AI & Automation
I compared 5 AI coding assistants for 30 days. The winner was a surprise.
Real client work, not toy benchmarks. Thirty days with Claude Code, Cursor, Copilot, Windsurf, and Gemini. The ranking, the receipts, and the metric I wish I'd tracked from day one.
By Mr. Gill ·
Thirty days ago I decided to settle this for myself. Too many confident takes on Twitter. Too many benchmarks measuring things I don't actually care about. I wanted to know which AI coding assistant makes me faster on real client work, not which one solves a LeetCode puzzle in the fewest tokens.
So I ran five of them, side by side, on the same codebase, for a month. Real work. Shopify app features. Firebase Functions. React component refactors. The sort of thing I'd actually bill a client for.
The winner was a surprise. Let me show you the receipts.
The setup
I picked five tools that I hear about most often: Claude Code, Cursor, GitHub Copilot, Windsurf, and Gemini Code Assist. For each one I ran the same rotation of tasks over six days, then compared.

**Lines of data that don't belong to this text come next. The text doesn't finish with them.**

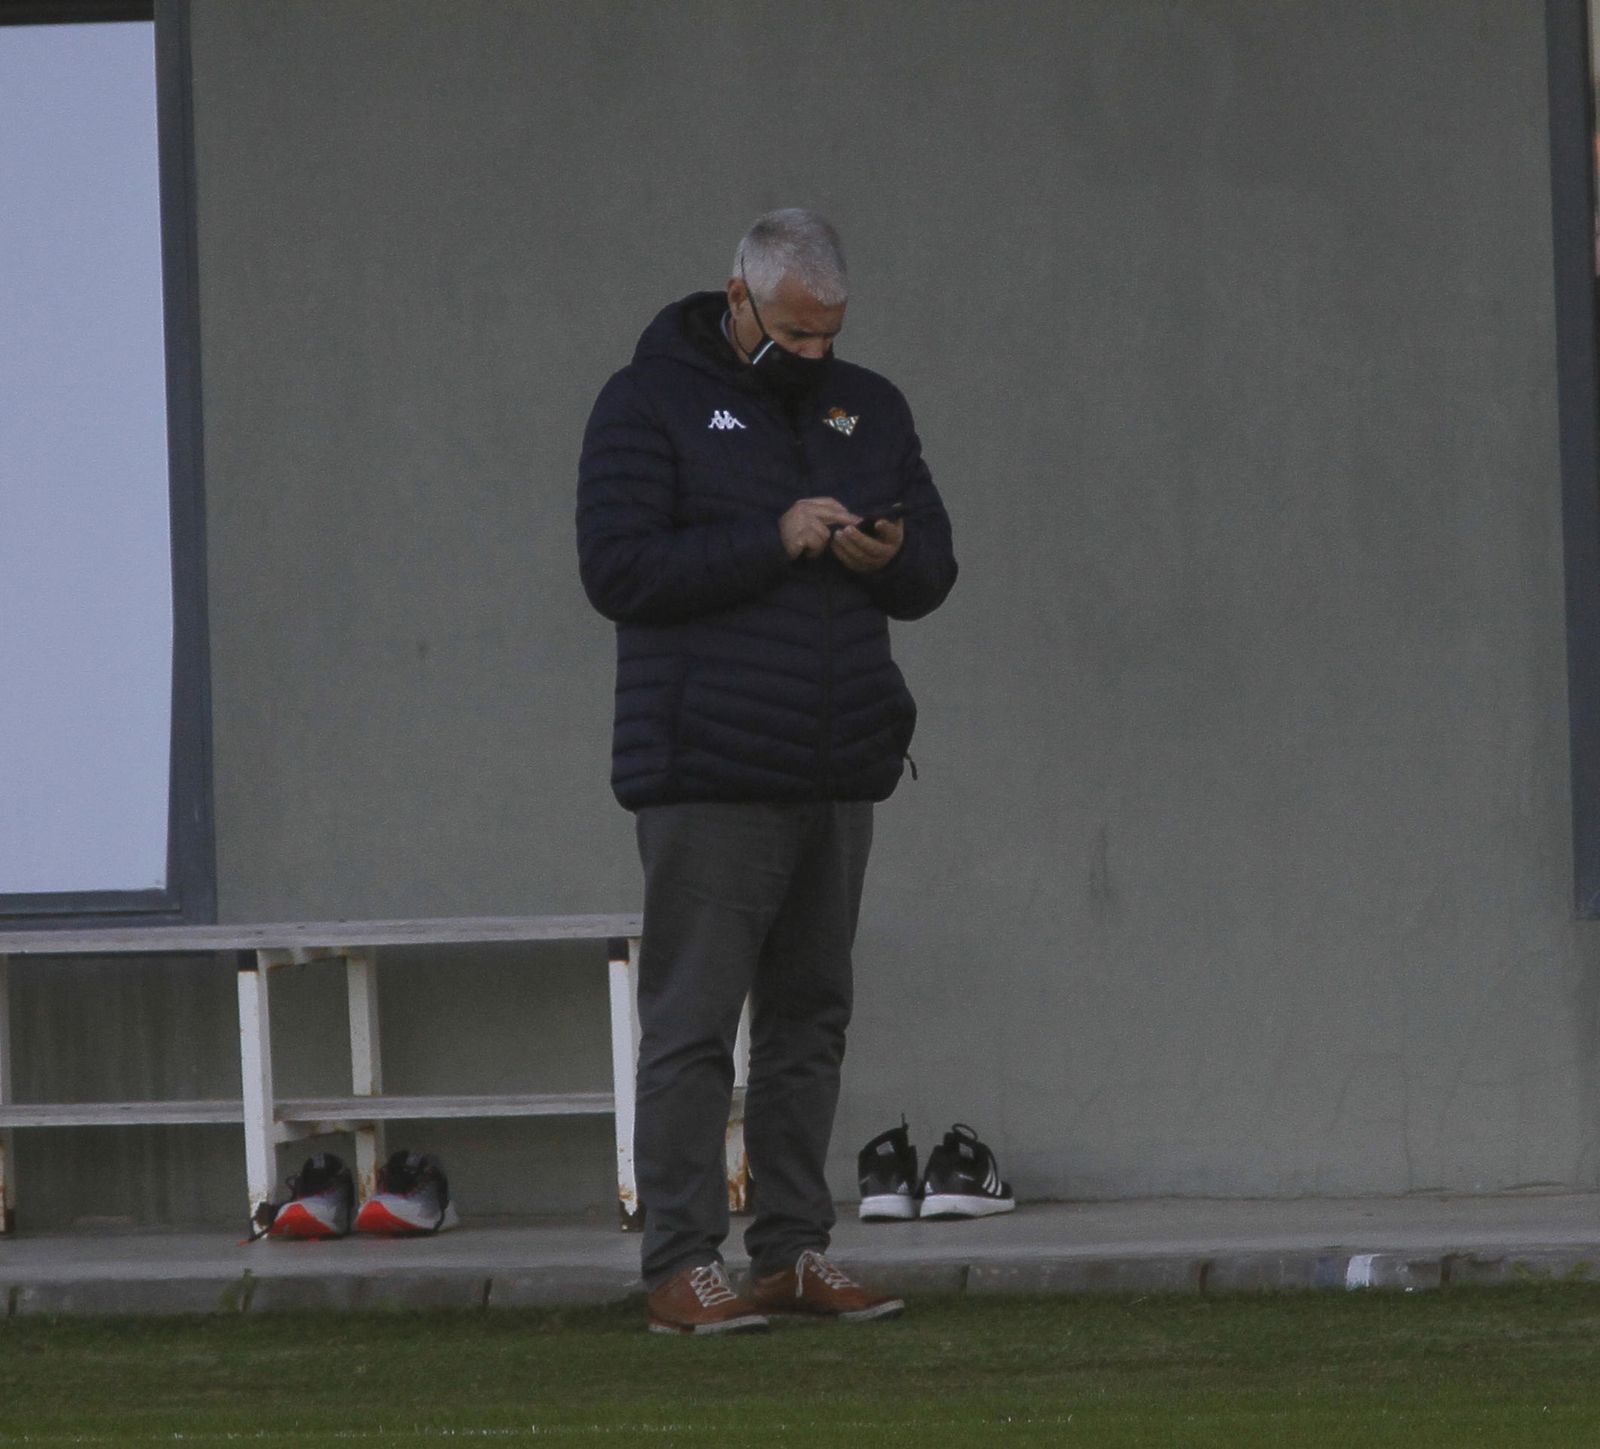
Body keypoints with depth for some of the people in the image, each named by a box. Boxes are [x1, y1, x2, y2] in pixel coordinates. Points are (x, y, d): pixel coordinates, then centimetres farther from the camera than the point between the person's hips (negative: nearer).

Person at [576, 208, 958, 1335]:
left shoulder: (868, 408, 16)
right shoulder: (653, 402, -2)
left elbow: (935, 568, 16)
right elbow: (618, 568, -12)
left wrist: (888, 558, -7)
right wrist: (771, 541, -18)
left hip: (838, 775, 6)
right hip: (708, 776, -6)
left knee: (811, 1018, 8)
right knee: (694, 1020, -7)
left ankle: (796, 1251, 14)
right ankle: (683, 1265, -5)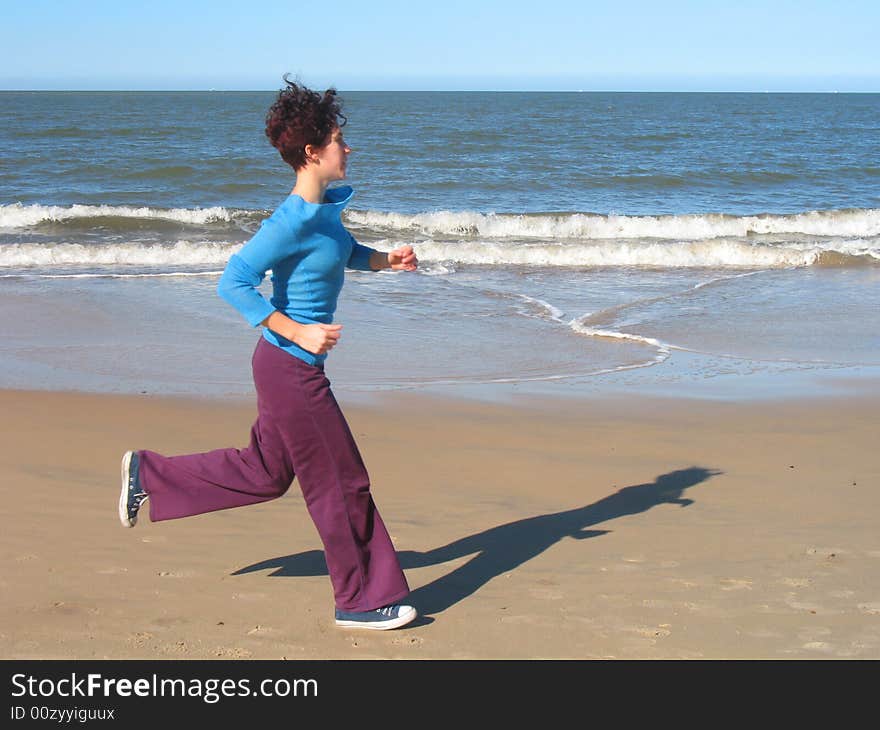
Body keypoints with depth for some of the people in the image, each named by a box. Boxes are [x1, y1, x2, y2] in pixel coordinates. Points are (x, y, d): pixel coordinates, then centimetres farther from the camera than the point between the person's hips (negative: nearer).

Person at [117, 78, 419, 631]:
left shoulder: (328, 206, 6)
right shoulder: (293, 221, -22)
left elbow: (348, 255, 25)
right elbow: (234, 283, -25)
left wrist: (388, 260, 5)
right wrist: (297, 332, -26)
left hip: (291, 365, 10)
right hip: (292, 370, -10)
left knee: (265, 472, 23)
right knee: (341, 481, 2)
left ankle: (148, 474, 33)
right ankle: (361, 600, 17)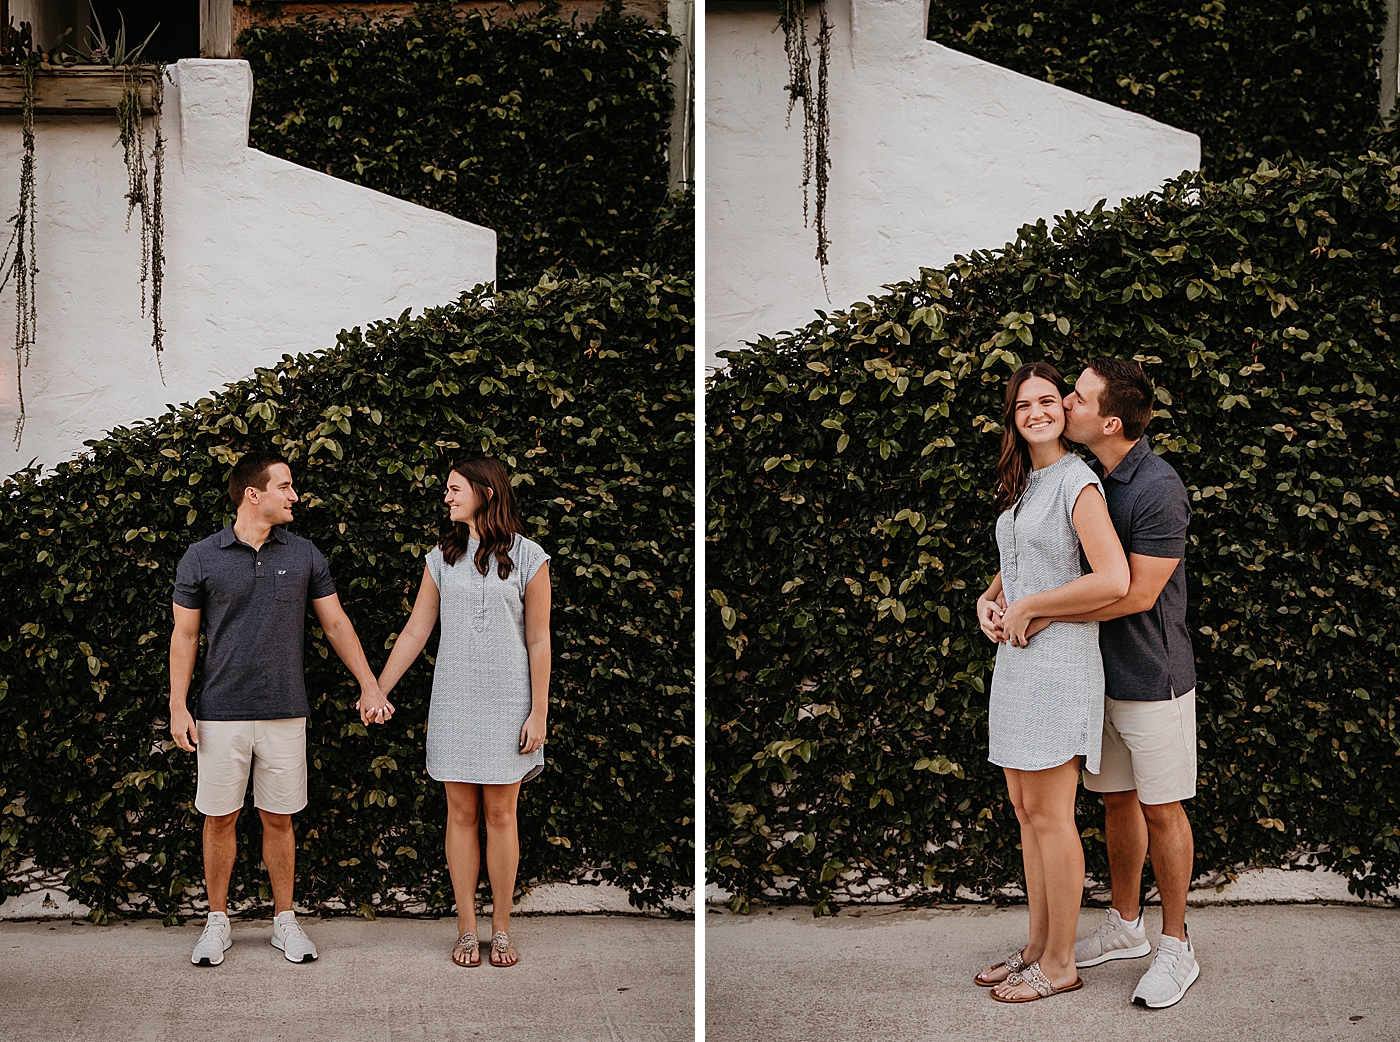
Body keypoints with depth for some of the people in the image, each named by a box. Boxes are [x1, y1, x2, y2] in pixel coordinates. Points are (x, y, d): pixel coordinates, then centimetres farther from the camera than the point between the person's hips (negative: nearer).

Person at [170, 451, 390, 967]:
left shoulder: (304, 555, 5)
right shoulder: (201, 558, -1)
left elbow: (336, 623, 9)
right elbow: (184, 635, 3)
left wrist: (369, 685, 3)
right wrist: (178, 707, -3)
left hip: (285, 712, 1)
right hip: (222, 714, -1)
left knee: (279, 818, 7)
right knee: (219, 818, 5)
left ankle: (284, 920, 18)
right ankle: (217, 921, 18)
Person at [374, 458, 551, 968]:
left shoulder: (527, 558, -2)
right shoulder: (442, 558, 7)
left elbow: (538, 642, -2)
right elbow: (415, 630, 10)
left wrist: (538, 714, -5)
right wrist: (377, 691, 7)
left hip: (507, 702, -2)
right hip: (454, 704, 2)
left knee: (500, 815, 2)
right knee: (461, 814, 4)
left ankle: (501, 928, 12)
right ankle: (466, 929, 12)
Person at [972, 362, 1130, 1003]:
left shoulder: (1077, 482, -12)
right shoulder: (1019, 485, 15)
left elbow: (1113, 581, -22)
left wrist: (1027, 607, -14)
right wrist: (988, 599, 7)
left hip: (1060, 656, -9)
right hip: (1017, 657, 9)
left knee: (1048, 814, -3)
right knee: (1025, 807, 12)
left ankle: (1060, 964, 6)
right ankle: (1038, 945, 22)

The tasks weren't toy problems. They came straight from client backlogs: adding a new Shopify webhook handler with retry logic, refactoring a React form to use controlled inputs with validation, writing Firebase security rules for a new collection, migrating a TypeScript file from one state management library to another, debugging a flaky integration test.
The ranking, with the reasoning
Gemini Code Assist kept losing context on anything longer than one file. It'd confidently edit a function in a way that broke its callers. I spent more time fixing its edits than writing code. Dropped it after ten days.
Claude Code. Not because it writes the prettiest code — it doesn't always. Because it actually reads the whole repo when it needs to. When I ask it to refactor a component, it looks at the callers. When I ask it to add a test, it finds the existing test patterns and matches them.
Cursor came in second, close. It's the best interactive editing experience I've ever used. The in-line chat, the cmd-K edit, the multi-file rename — all feel like what an IDE should feel like in 2026. Where it falls short for me is the longer horizon. If the task takes more than 20 minutes of agent time, Cursor tends to lose the thread.
Windsurf was a genuine surprise. I went in skeptical, came out recommending it to two developer friends. Its agent mode handles multi-file changes more gracefully than Cursor's on average, though the polish around single-file editing is a touch behind.
GitHub Copilot is a specific tool for a specific job. It's still the best inline completion tool for typing-speed augmentation. I wouldn't ask it to refactor anything, but I wouldn't give up the suggestions while writing fresh code either.
What changed my mind about all of this
The ranking flipped a couple of times during the month. The first week, Cursor felt like the obvious winner because the feedback loop is so tight. By the end of the second week, I started taking on bigger refactors and Claude Code's ability to actually understand the repo's structure mattered more than Cursor's speed.
By week three I was using both. Cursor for the tight-loop work — adding a feature to a single component, fixing a specific bug, writing a one-off utility. Claude Code for anything that crossed three or more files, anything involving test suites, anything I'd normally have procrastinated.
The real question is: which one wastes less of my attention? That's the metric that matters when you're billing clients.
The costs are easy to underestimate
I came in expecting the subscription cost to be the main variable. It's not. The tokens I burn on Claude Code's heavy-lifting refactors dwarf the monthly subscription. On a particularly big migration week I spent close to what a full-time junior developer earns in a day, in API credits, just on one project.
Was it worth it? Yes, without question. That same migration would've been about four days of my own time. But the cost structure is different from "pay $20/month for Copilot" in a way nobody prepares you for. If you're solo, budget for it. If you're a studio billing clients, build it into the price.
What I'd tell you if you asked in person
Pay for two tools. Not one, not five. Two. One inline completion (Cursor or Copilot — I prefer Cursor). One agentic worker for bigger jobs (Claude Code). The other three aren't bad. You just don't need them if the two you have cover the full spectrum.
Don't pick based on benchmarks. Pick based on a one-week trial on your actual work. Benchmarks measure what's measurable; your workflow is what matters.
And finally: all of these will be completely different in six months. What I said a year ago about Copilot is no longer true. What I'm saying now will age the same way. Pick the tool that works today, and plan on re-evaluating every quarter.
- Claude Code won on complex, multi-file work. Cursor won on tight-loop single-file editing. Run both, not one.
- The real metric isn't code quality — it's how little supervision the tool needs. Track your supervision time, not your lines-per-hour.
- Token costs on agentic tools are higher than most expect. Budget for them as a line item, not an afterthought.
- Re-evaluate every quarter. This space is moving fast enough that last year's winner is often this year's also-ran.